#### ASSIGNMENT:
Every line from the top of the records below through the one containing "Admission-level facts for" must be copied exactly, and the pictures must not be.

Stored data
● ● ● ● ●
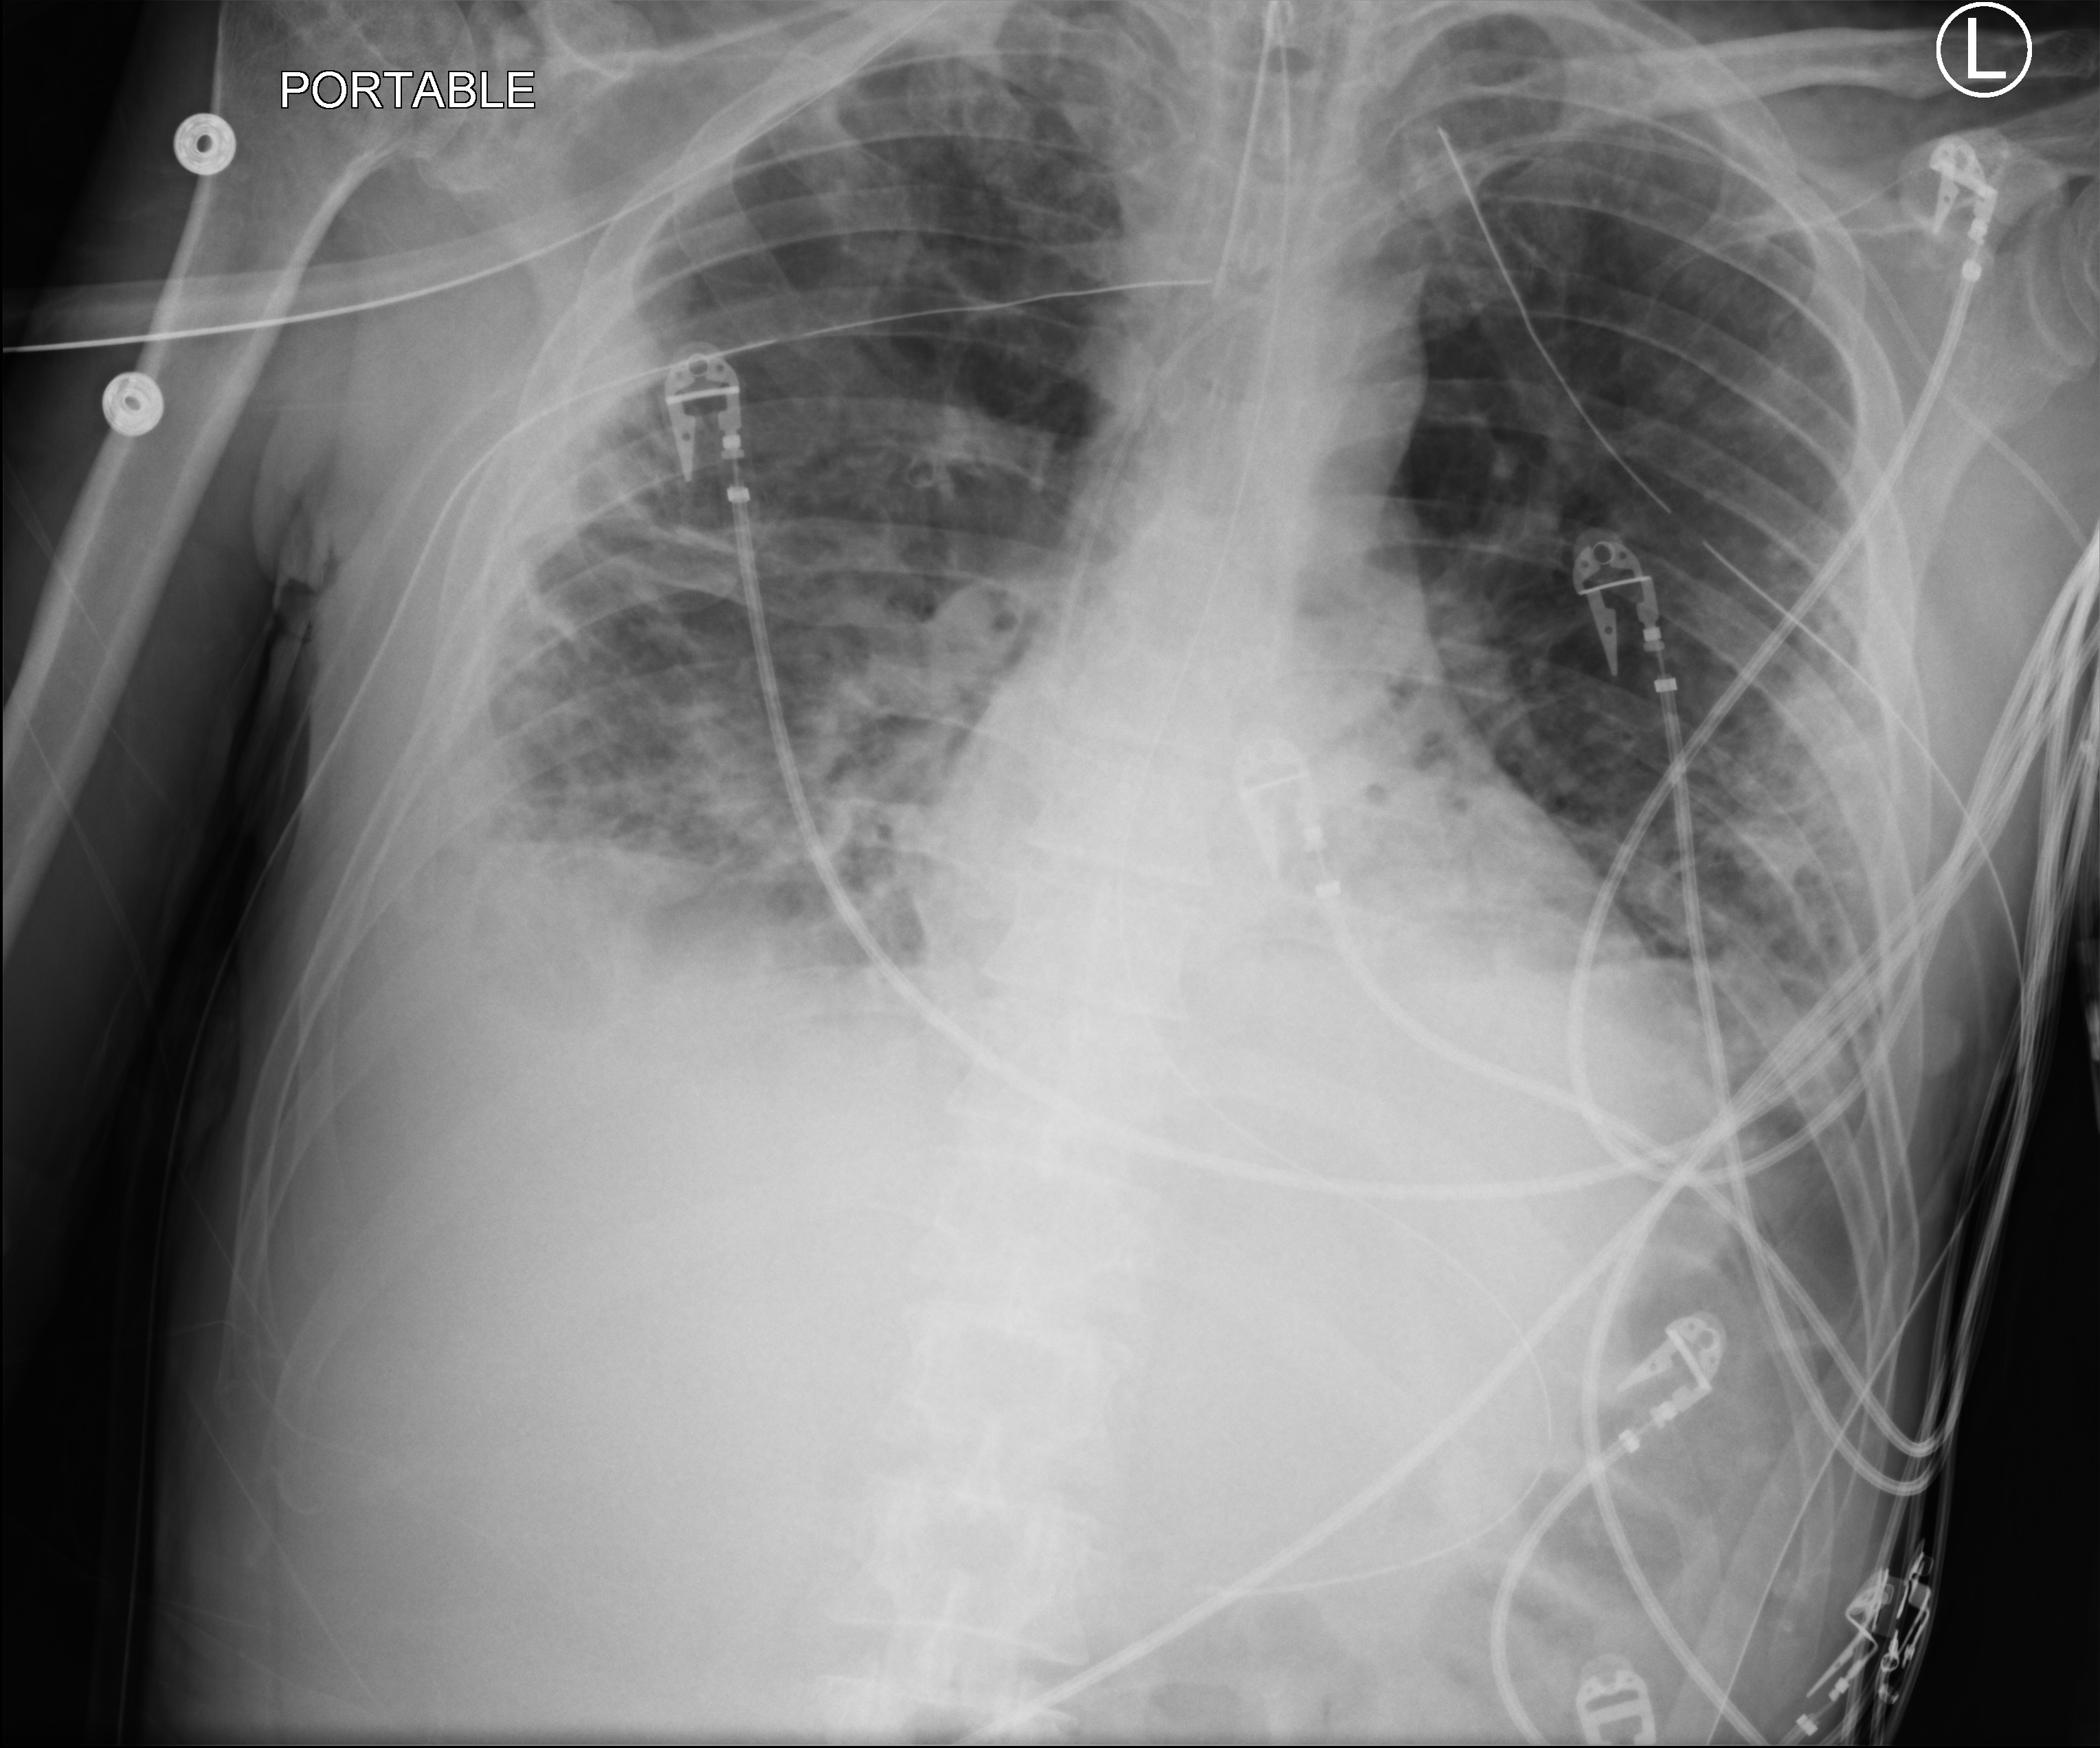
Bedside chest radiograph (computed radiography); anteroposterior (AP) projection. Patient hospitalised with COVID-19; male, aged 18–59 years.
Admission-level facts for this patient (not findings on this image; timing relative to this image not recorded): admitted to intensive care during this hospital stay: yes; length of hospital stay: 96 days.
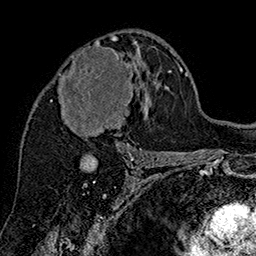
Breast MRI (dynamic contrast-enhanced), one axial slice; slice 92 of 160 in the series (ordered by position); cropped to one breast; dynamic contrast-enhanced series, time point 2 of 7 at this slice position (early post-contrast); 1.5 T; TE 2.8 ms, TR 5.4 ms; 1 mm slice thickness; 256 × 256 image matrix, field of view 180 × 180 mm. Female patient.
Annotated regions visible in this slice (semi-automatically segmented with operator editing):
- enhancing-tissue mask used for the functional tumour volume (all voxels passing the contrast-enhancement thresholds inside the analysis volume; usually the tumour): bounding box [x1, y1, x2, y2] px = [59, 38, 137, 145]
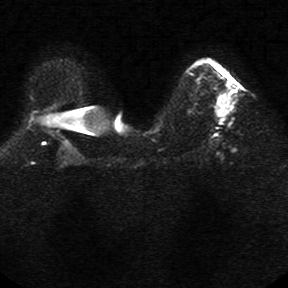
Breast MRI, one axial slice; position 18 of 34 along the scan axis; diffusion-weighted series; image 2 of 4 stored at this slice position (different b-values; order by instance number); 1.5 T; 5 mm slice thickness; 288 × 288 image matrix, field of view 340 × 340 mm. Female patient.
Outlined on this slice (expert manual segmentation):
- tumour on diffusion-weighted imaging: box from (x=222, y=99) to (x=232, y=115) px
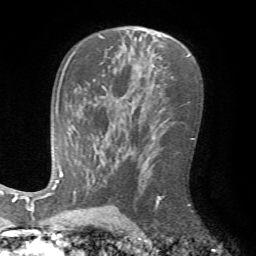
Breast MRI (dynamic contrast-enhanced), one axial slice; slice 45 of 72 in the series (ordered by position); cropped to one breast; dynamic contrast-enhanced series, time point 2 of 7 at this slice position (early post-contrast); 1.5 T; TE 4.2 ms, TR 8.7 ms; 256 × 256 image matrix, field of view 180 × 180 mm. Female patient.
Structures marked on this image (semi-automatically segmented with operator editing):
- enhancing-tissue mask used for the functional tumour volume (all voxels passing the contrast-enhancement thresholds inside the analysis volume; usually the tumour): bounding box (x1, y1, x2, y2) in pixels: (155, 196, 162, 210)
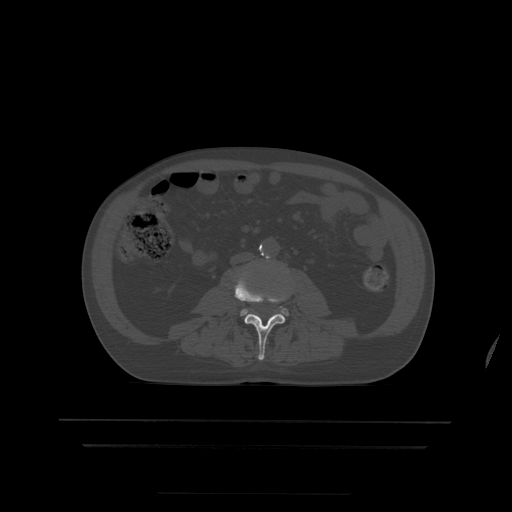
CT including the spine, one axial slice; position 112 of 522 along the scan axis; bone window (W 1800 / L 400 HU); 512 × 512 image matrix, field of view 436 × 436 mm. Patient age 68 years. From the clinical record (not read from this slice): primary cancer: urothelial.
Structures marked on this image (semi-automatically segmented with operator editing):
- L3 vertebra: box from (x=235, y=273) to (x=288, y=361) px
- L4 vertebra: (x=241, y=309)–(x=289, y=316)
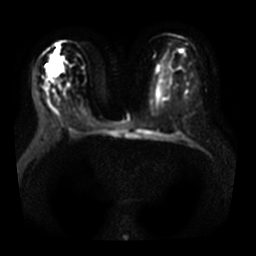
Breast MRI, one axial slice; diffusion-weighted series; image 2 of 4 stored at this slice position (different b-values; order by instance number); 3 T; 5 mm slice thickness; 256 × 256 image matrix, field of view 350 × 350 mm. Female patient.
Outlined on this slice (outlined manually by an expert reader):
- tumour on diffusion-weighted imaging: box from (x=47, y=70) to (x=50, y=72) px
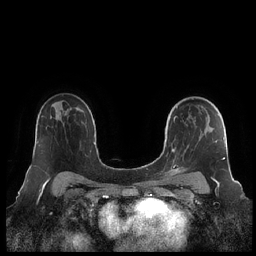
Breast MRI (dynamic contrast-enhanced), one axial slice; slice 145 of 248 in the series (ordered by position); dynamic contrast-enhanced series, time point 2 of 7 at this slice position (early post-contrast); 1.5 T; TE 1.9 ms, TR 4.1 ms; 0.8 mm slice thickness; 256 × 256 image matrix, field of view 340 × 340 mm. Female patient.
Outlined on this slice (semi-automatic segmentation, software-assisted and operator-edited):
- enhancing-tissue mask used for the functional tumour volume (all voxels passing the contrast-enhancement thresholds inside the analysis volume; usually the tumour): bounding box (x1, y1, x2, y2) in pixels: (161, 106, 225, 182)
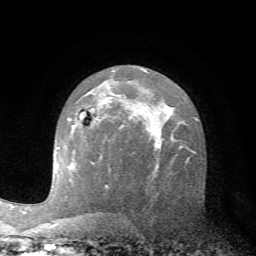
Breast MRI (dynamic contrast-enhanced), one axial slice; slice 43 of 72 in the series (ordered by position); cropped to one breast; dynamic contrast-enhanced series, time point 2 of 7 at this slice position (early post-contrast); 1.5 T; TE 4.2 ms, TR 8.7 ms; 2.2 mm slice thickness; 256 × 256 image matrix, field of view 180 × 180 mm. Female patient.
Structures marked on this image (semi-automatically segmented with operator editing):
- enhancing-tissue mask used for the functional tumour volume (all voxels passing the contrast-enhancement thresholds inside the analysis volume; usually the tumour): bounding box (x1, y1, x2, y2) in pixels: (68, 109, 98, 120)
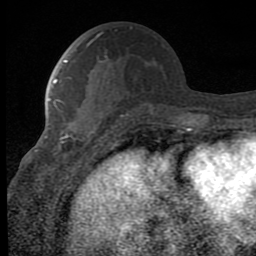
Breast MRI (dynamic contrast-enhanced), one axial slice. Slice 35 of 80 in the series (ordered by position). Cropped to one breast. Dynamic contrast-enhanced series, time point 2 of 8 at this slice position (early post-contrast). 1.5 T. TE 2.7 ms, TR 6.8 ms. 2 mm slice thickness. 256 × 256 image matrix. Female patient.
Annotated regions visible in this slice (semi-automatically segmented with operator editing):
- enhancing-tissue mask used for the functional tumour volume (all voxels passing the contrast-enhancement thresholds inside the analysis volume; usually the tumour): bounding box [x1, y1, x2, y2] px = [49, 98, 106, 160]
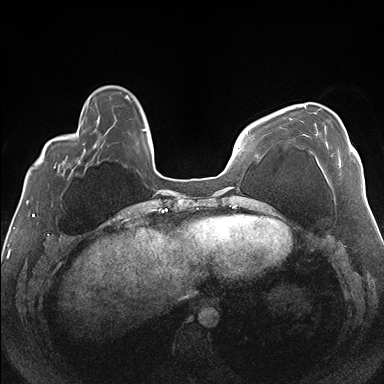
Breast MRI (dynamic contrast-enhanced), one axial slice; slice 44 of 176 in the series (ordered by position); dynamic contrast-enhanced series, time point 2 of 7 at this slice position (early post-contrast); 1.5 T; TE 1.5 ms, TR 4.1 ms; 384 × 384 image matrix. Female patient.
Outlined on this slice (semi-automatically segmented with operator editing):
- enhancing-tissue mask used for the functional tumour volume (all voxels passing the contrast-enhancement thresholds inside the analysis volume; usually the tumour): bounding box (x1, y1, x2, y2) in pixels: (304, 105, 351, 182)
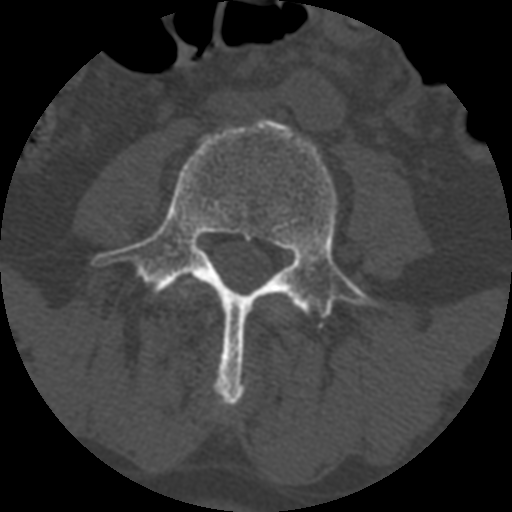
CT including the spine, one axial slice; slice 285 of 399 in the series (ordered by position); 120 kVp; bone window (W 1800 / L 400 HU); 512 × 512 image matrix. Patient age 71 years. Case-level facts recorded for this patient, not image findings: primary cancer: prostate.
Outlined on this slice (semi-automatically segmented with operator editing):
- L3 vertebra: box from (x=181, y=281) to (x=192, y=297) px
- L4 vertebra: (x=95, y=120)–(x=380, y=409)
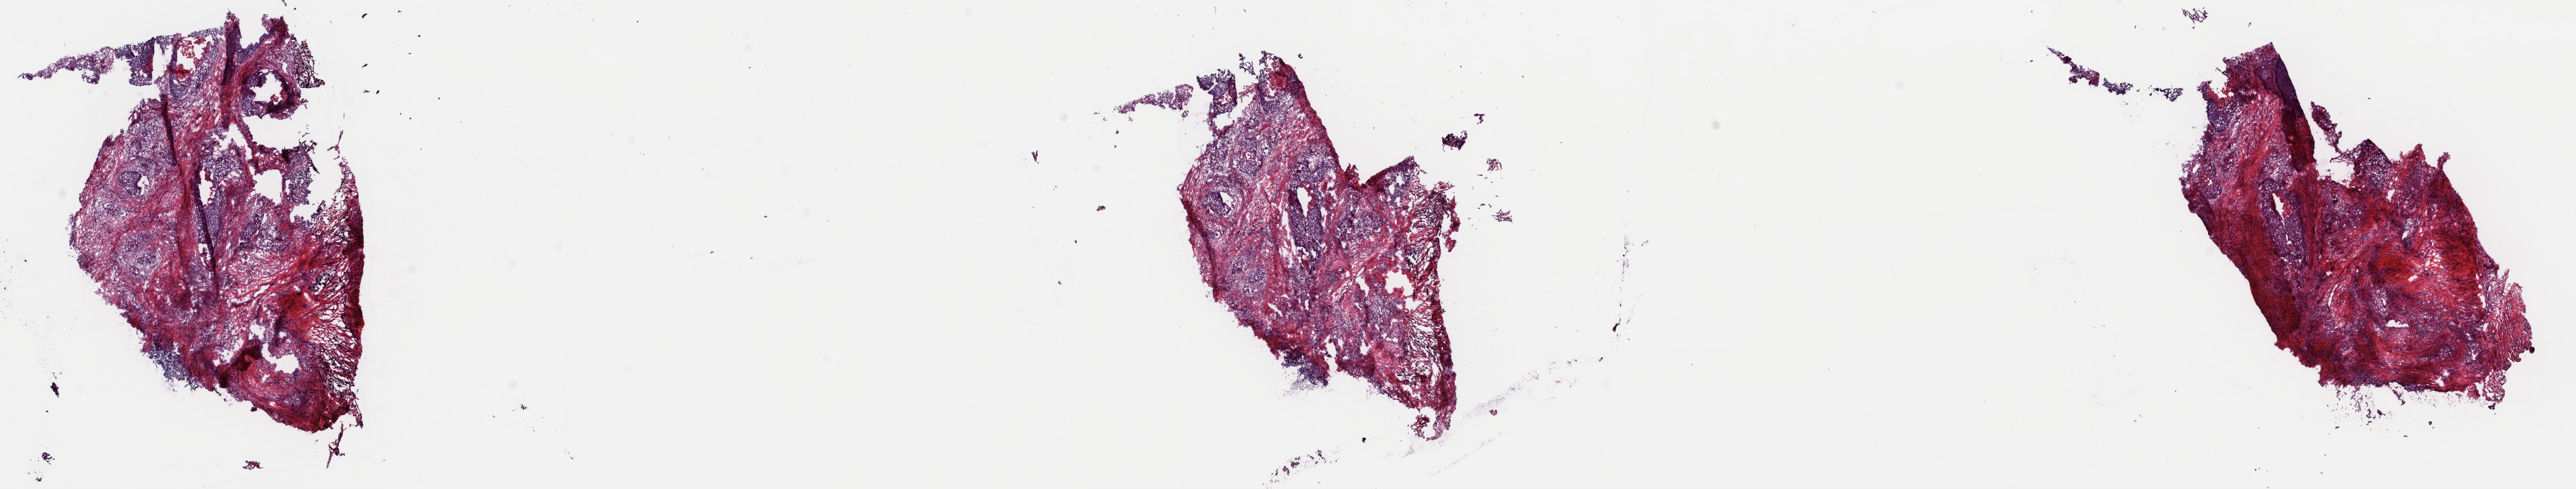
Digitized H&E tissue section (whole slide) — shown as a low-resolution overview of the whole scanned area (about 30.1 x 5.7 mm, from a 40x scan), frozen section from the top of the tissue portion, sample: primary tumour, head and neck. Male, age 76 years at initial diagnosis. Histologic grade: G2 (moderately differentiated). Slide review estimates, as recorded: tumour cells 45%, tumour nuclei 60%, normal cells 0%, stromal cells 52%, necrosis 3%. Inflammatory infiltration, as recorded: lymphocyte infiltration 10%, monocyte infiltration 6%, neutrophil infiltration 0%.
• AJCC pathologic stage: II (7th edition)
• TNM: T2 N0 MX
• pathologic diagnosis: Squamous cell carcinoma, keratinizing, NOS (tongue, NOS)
● ● ● ● ●
#### WRITTEN ANSWER:
Bedside chest radiograph (computed radiography); anteroposterior (AP) projection. Patient hospitalised with COVID-19; male, aged 18–59 years.
Admission-level facts for this patient (not findings on this image; timing relative to this image not recorded): admitted to intensive care during this hospital stay: yes; length of hospital stay: 96 days.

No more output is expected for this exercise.